Action item – Write out the records in full and without alteration, setting aside their pictures.

Supplied records –
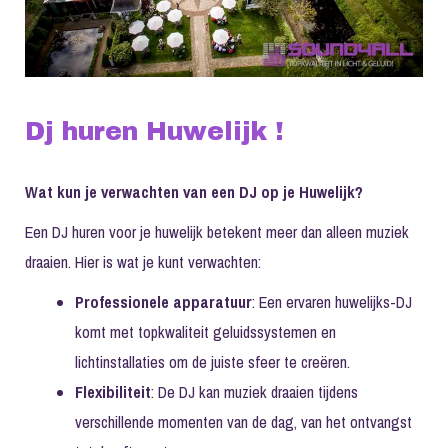
Dj huren Huwelijk !
Wat kun je verwachten van een DJ op je Huwelijk?
Een DJ huren voor je huwelijk betekent meer dan alleen muziek
draaien. Hier is wat je kunt verwachten:
Professionele apparatuur
: Een ervaren huwelijks-DJ
komt met topkwaliteit geluidssystemen en
lichtinstallaties om de juiste sfeer te creëren.
Flexibiliteit
: De DJ kan muziek draaien tijdens
verschillende momenten van de dag, van het ontvangst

The answer –
Dj huren Huwelijk !
Wat kun je verwachten van een DJ op je Huwelijk?
Een DJ huren voor je huwelijk betekent meer dan alleen muziek
draaien. Hier is wat je kunt verwachten:
Professionele apparatuur
: Een ervaren huwelijks-DJ
komt met topkwaliteit geluidssystemen en
lichtinstallaties om de juiste sfeer te creëren.
Flexibiliteit
: De DJ kan muziek draaien tijdens
verschillende momenten van de dag, van het ontvangst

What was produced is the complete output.